• [WHAT THIS TASK INVOLVES] Within the entries below, find every line that has the string "مبروك", then copy it.
▶
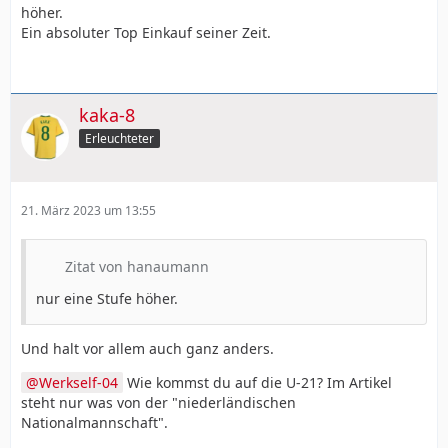
höher.
Ein absoluter Top Einkauf seiner Zeit.
kaka-8
Erleuchteter
21. März 2023 um 13:55
Zitat von hanaumann
nur eine Stufe höher.
Und halt vor allem auch ganz anders.
Werkself-04
Wie kommst du auf die U-21? Im Artikel
steht nur was von der "niederländischen
Nationalmannschaft".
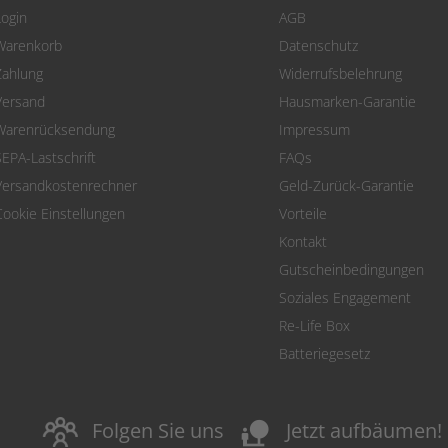
Login
AGB
Warenkorb
Datenschutz
Zahlung
Widerrufsbelehrung
Versand
Hausmarken-Garantie
Warenrücksendung
Impressum
SEPA-Lastschrift
FAQs
Versandkostenrechner
Geld-Zurück-Garantie
Cookie Einstellungen
Vorteile
Kontakt
Gutscheinbedingungen
Soziales Engagement
Re-Life Box
Batteriegesetz
nature_people
Folgen Sie uns
Jetzt aufbäumen!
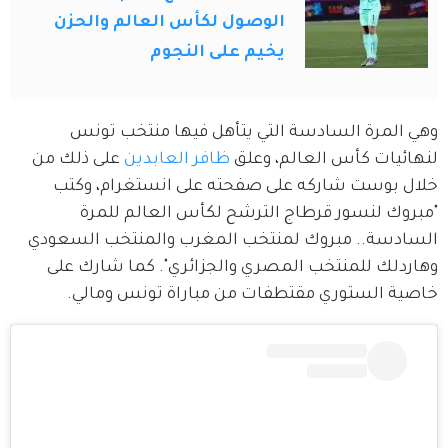
الوصول لكأس العالم والحزن
يخيم على النجوم
وهي المرة السادسة التي يتأهل فيها منتخب تونس 
لنهائيات كأس العالم، وعلق 
ظافر العابدين
 على ذلك من 
خلال بوست شاركه على صفحته على انستغرام، وكتب 
"مبروك لنسور قرطاج الترشح لكأس العالم للمرة 
السادسة.. مبروك لمنتخب المغرب والمنتخب السعودي 
وهاردلك للمنتخب المصري والجزائري". كما شارك على 
خاصية الستوري مقتطفات من مباراة تونس ومالي.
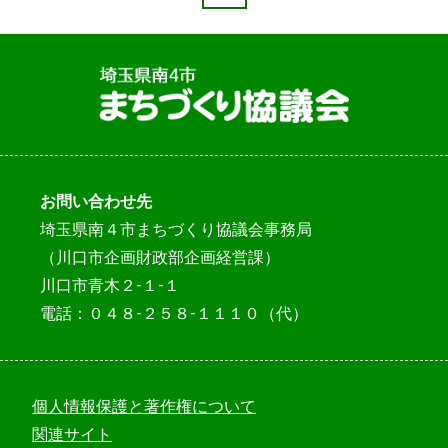
お問い合わせ先
埼玉県南４市まちづくり協議会事務局
（川口市企画財政部企画経営課）
川口市青木２-１-１
電話：０４８-２５８-１１１０（代）
個人情報保護と著作権について
関連サイト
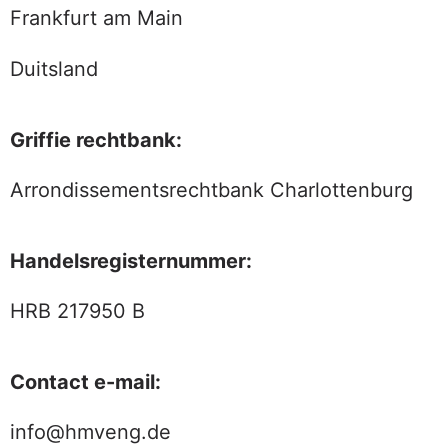
Frankfurt am Main
Duitsland
Griffie rechtbank:
Arrondissementsrechtbank Charlottenburg
Handelsregisternummer:
HRB 217950 B
Contact e-mail:
info@hmveng.de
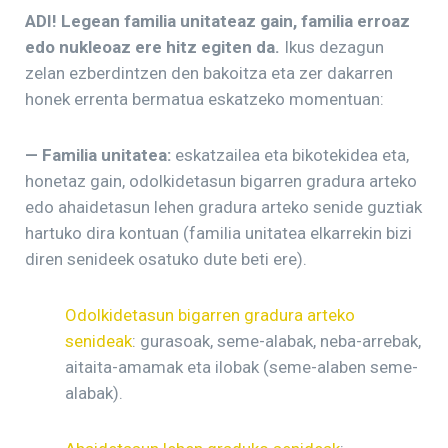
ADI! Legean familia unitateaz gain, familia erroaz
edo nukleoaz ere hitz egiten da.
Ikus dezagun
zelan ezberdintzen den bakoitza eta zer dakarren
honek errenta bermatua eskatzeko momentuan:
— Familia unitatea:
eskatzailea eta bikotekidea eta,
honetaz gain, odolkidetasun bigarren gradura arteko
edo ahaidetasun lehen gradura arteko senide guztiak
hartuko dira kontuan (familia unitatea elkarrekin bizi
diren senideek osatuko dute beti ere).
Odolkidetasun bigarren gradura arteko
senideak
: gurasoak, seme-alabak, neba-arrebak,
aitaita-amamak eta ilobak (seme-alaben seme-
alabak).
◀
• [SOLUTION FOR THIS TASK]
"مبروك لنسور قرطاج الترشح لكأس العالم للمرة 
السادسة.. مبروك لمنتخب المغرب والمنتخب السعودي 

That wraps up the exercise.